Would you retype exactly the lines below, from the one containing "position:absolute; left:150px; top:128px;" through the end of the entries, both ends included, but not the pictures?
┄┄┄┄┄┄┄┄┄┄┄┄┄┄┄┄┄┄┄┄
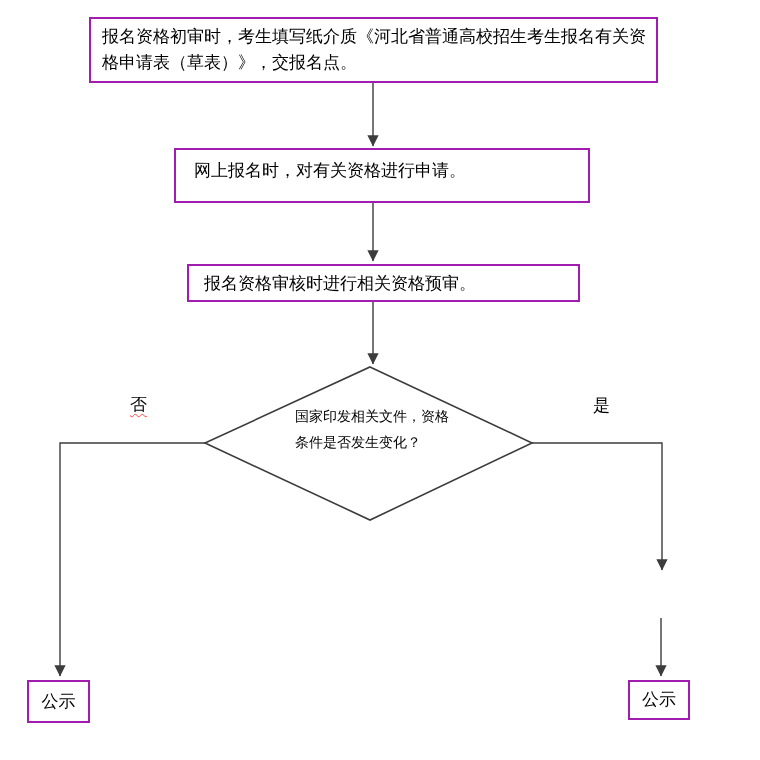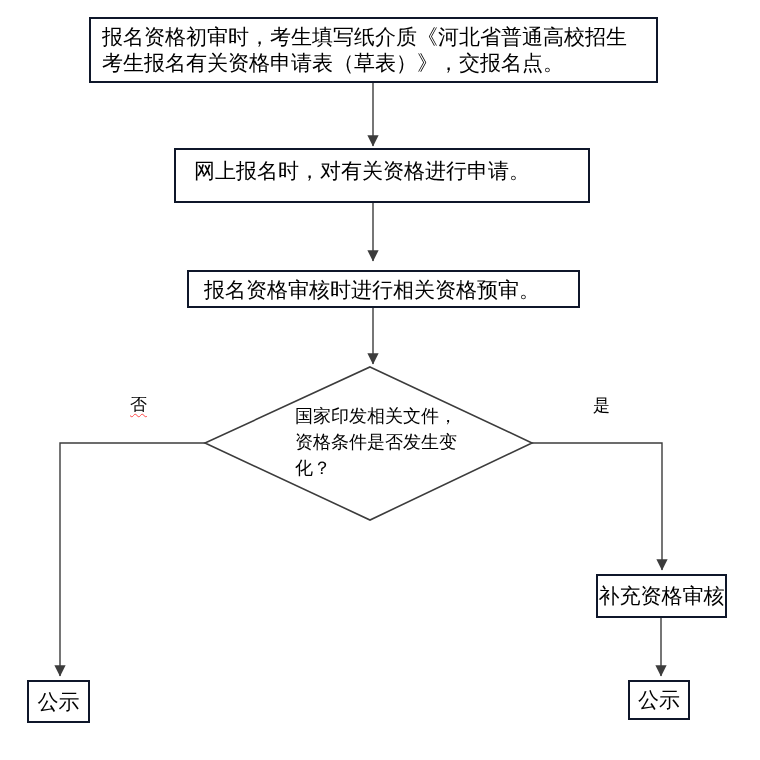--- a/index.html
+++ b/index.html
@@ -26,9 +26,9 @@
   .node {
     position: absolute;
     box-sizing: border-box;
-    border: 2px solid #0f172a;
+    border: 2px solid #a21caf;
     background: #ffffff;
-    font-size: 21px;
+    font-size: 17px;
     line-height: 26px;
     letter-spacing: 0;
   }

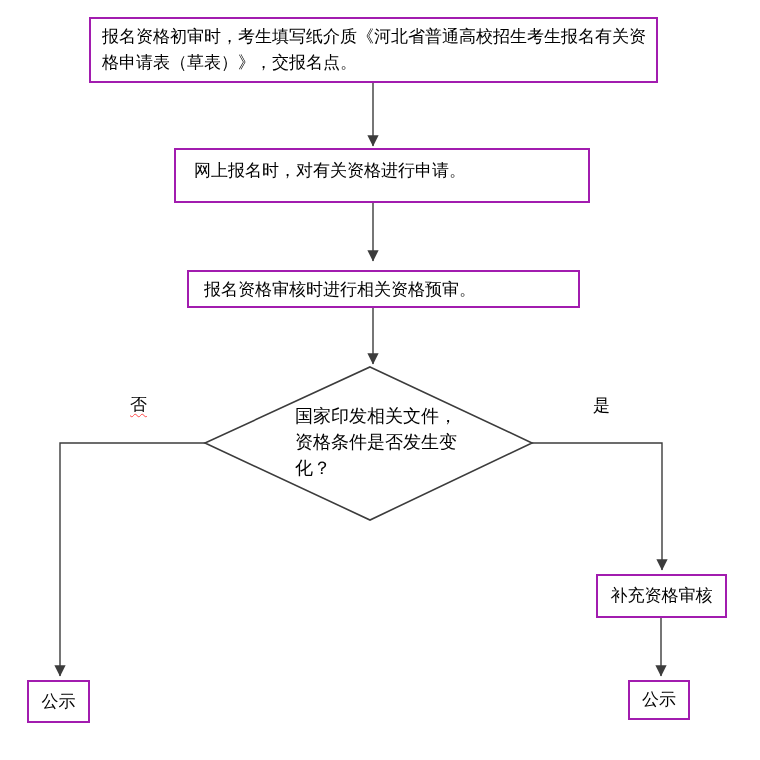--- a/index.html
+++ b/index.html
@@ -46,7 +46,6 @@
     left: 187px; top: 264px;
     width: 393px; height: 38px;
     padding: 5px 4px 0 15px;
-    margin-top: 6px;
   }
   .decision-text {
     position: absolute;

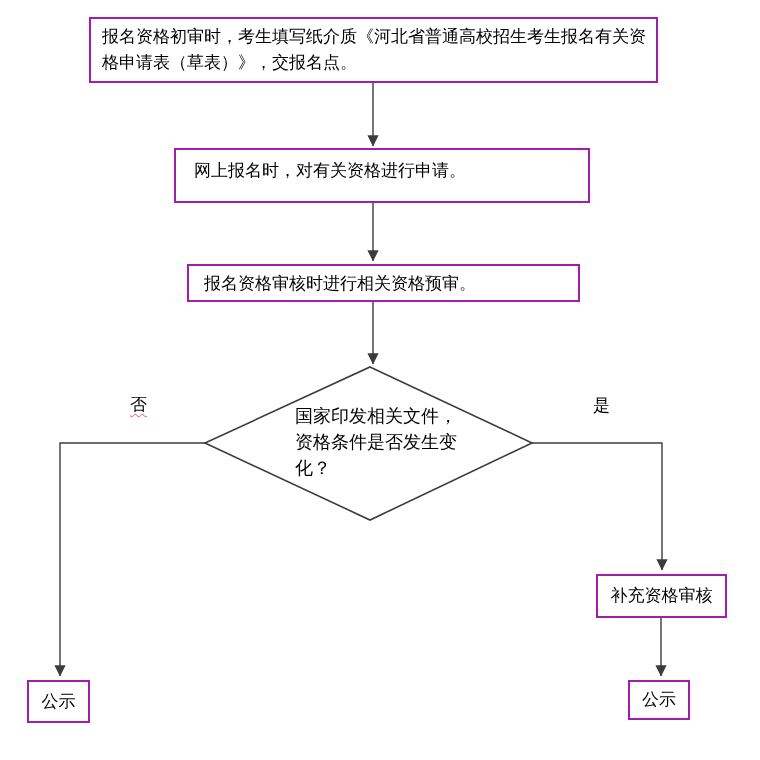--- a/index.html
+++ b/index.html
@@ -51,7 +51,7 @@
     position: absolute;
     left: 295px; top: 403px;
     width: 166px;
-    font-size: 18px;
+    font-size: 14px;
     line-height: 26px;
   }
   .branch-label {

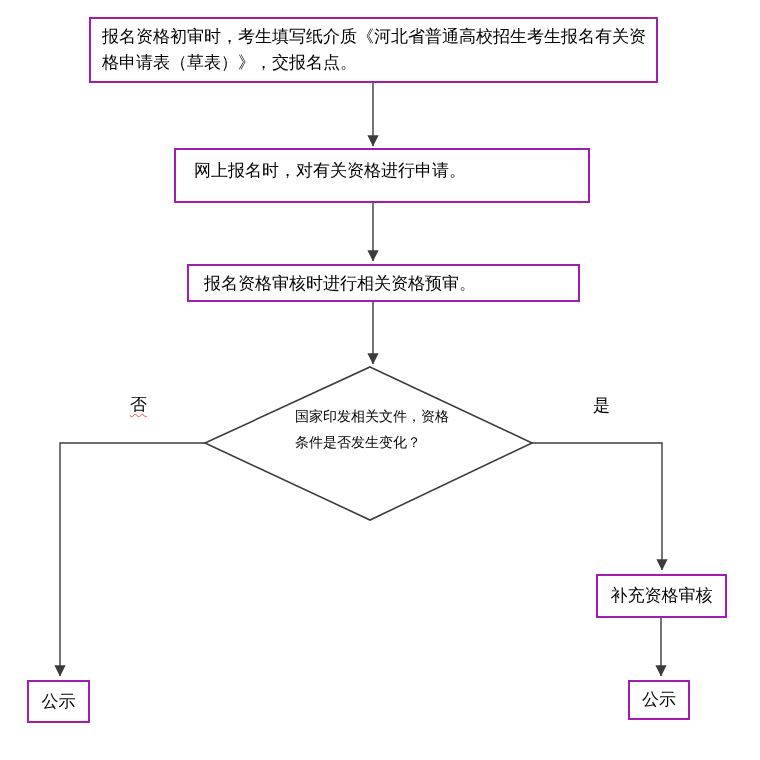--- a/index.html
+++ b/index.html
@@ -128,7 +128,6 @@
 
   <div class="branch-label label-yes">是</div>
 
-  <div class="node node-center node-supplement">补充资格审核</div>
 
   <div class="node node-center node-publish-left">公示</div>
 

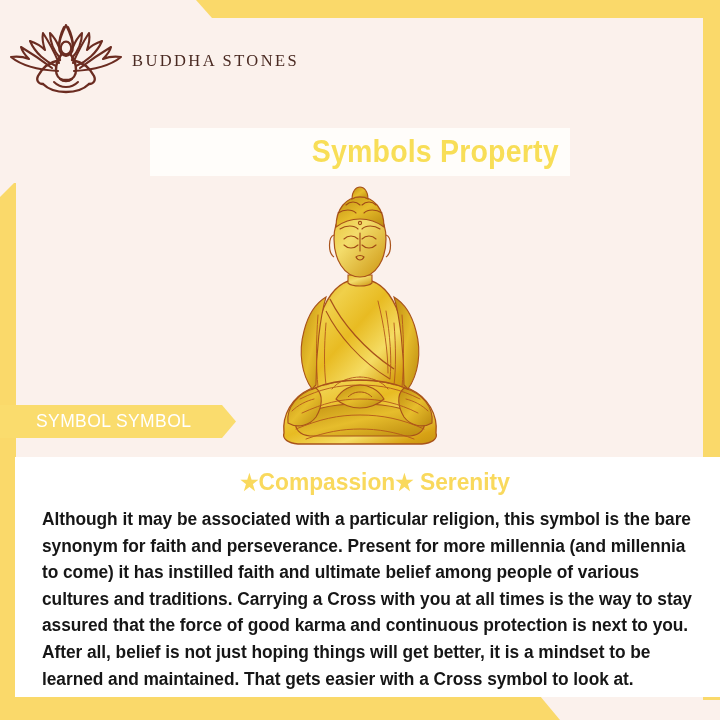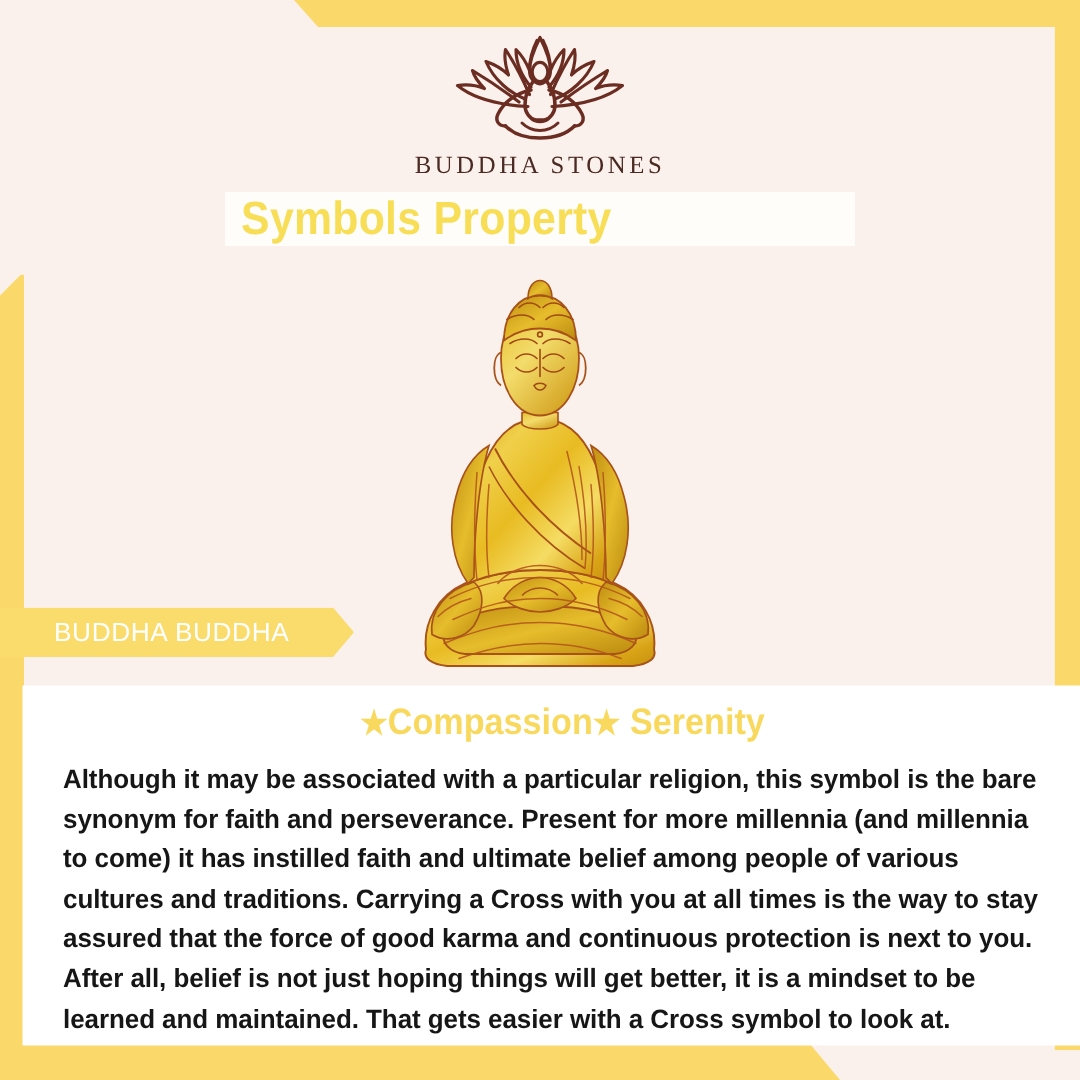--- a/index.html
+++ b/index.html
@@ -47,7 +47,7 @@
   
   .logo-wrap {
     position:absolute; left:0; right:0; top:22px;
-    display:flex; flex-direction:column; align-items:center;
+    display:flex; flex-direction:row; align-items:center;
   }
   .logo-mark { width:132px; height:72px; display:block; }
   .logo-word {

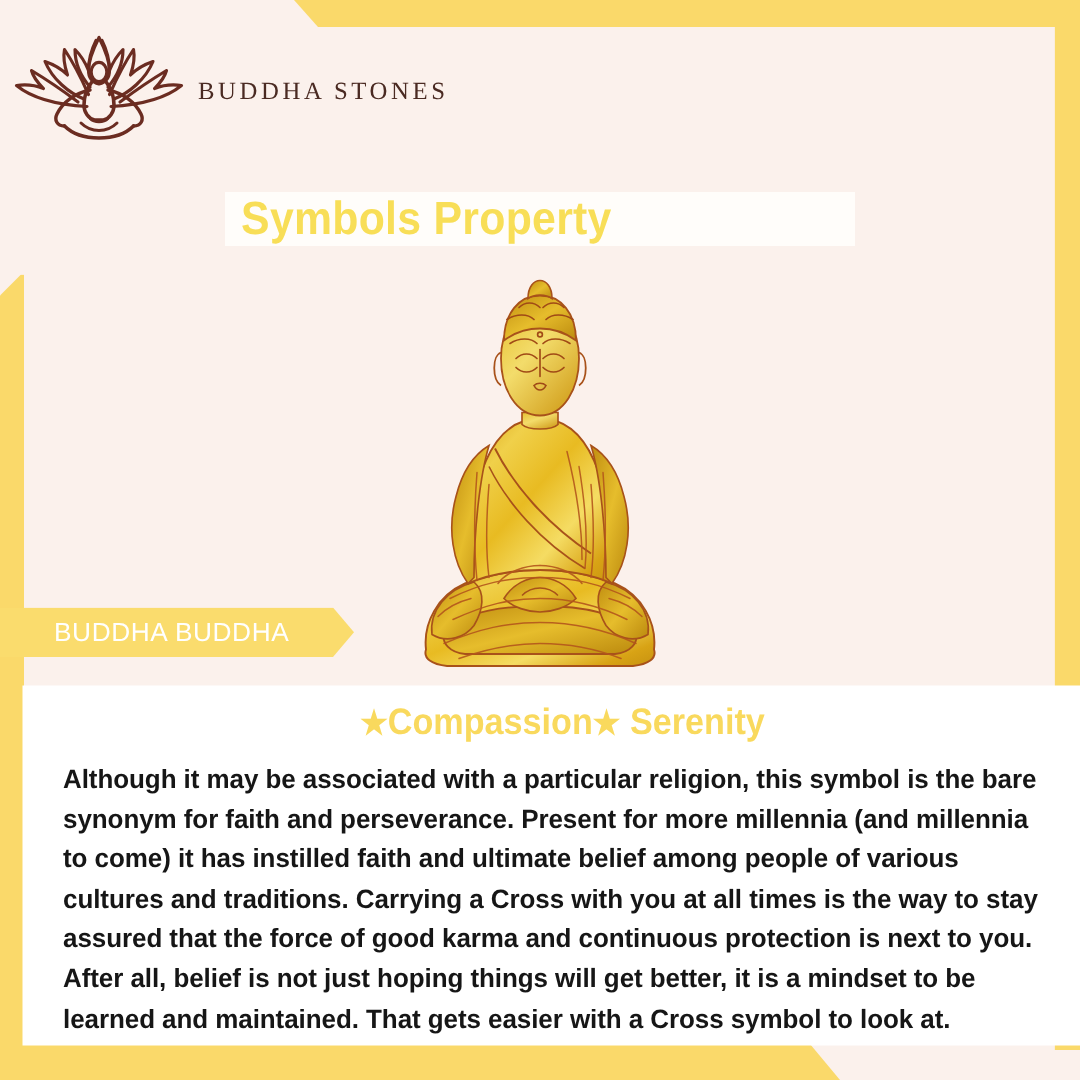--- a/index.html
+++ b/index.html
@@ -62,9 +62,9 @@
   
   .title-band {
     position:absolute; left:150px; top:128px;
-    width:420px; height:36px;
+    width:420px; height:48px;
     background:#fffdfa;
-    display:flex; align-items:center; justify-content:flex-start;
+    display:flex; align-items:center; justify-content:flex-end;
   }
   .title-text {
     font-family:"Liberation Sans Narrow","Liberation Sans", sans-serif;

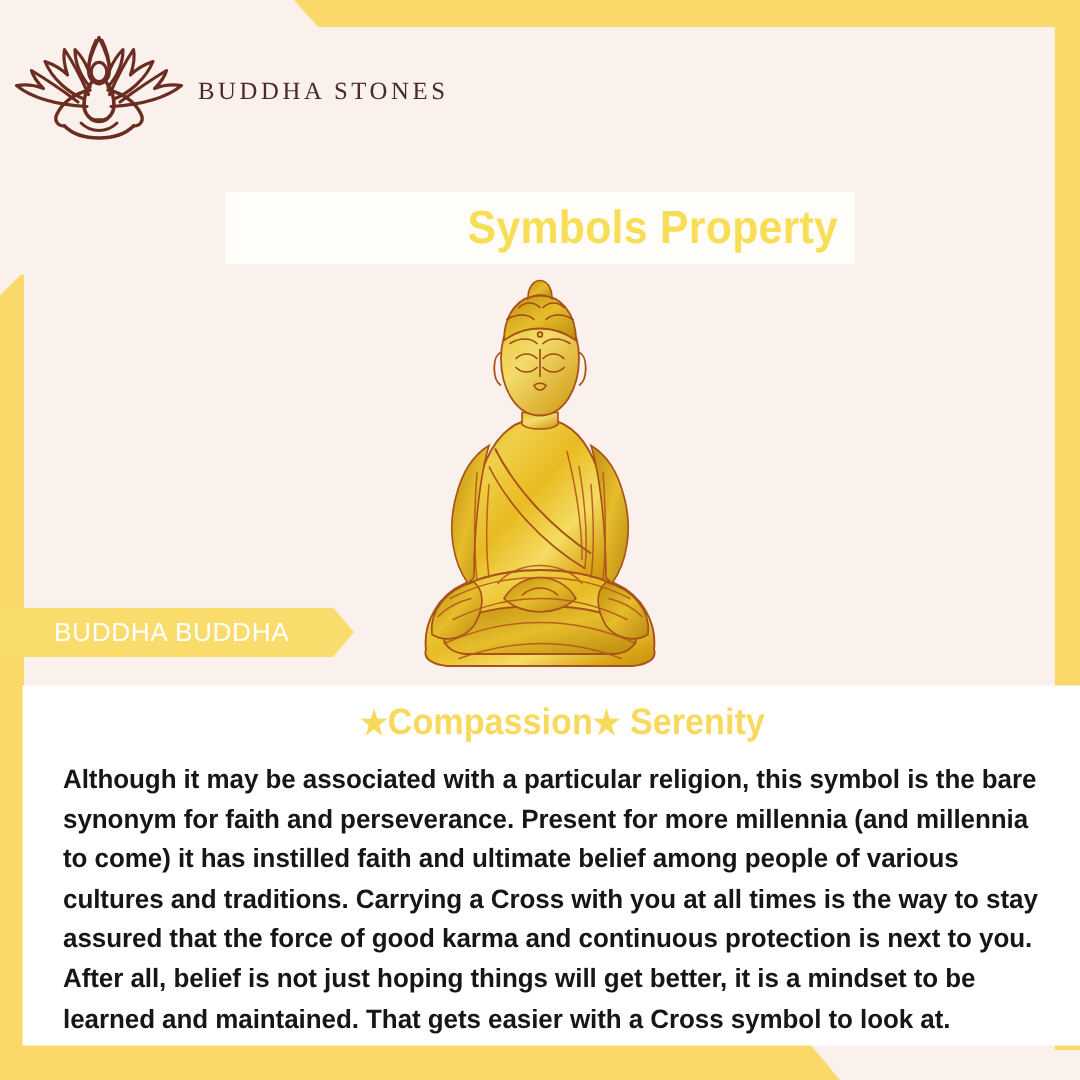--- a/index.html
+++ b/index.html
@@ -272,7 +272,7 @@
   </svg>
 
   <div class="ribbon">
-    <span class="ribbon-label">BUDDHA BUDDHA</span>
+    <span class="ribbon-label">SYMBOL SYMBOL</span>
   </div>
 
   <div class="card">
┄┄┄┄┄┄┄┄┄┄┄┄┄┄┄┄┄┄┄┄
RESPONSE BOX:
     position:absolute; left:150px; top:128px;
-    width:420px; height:36px;
+    width:420px; height:48px;
     background:#fffdfa;
-    display:flex; align-items:center; justify-content:flex-start;
+    display:flex; align-items:center; justify-content:flex-end;
   }
   .title-text {
     font-family:"Liberation Sans Narrow","Liberation Sans", sans-serif;

--- a/index.html
+++ b/index.html
@@ -272,7 +272,7 @@
   </svg>
 
   <div class="ribbon">
-    <span class="ribbon-label">BUDDHA BUDDHA</span>
+    <span class="ribbon-label">SYMBOL SYMBOL</span>
   </div>
 
   <div class="card">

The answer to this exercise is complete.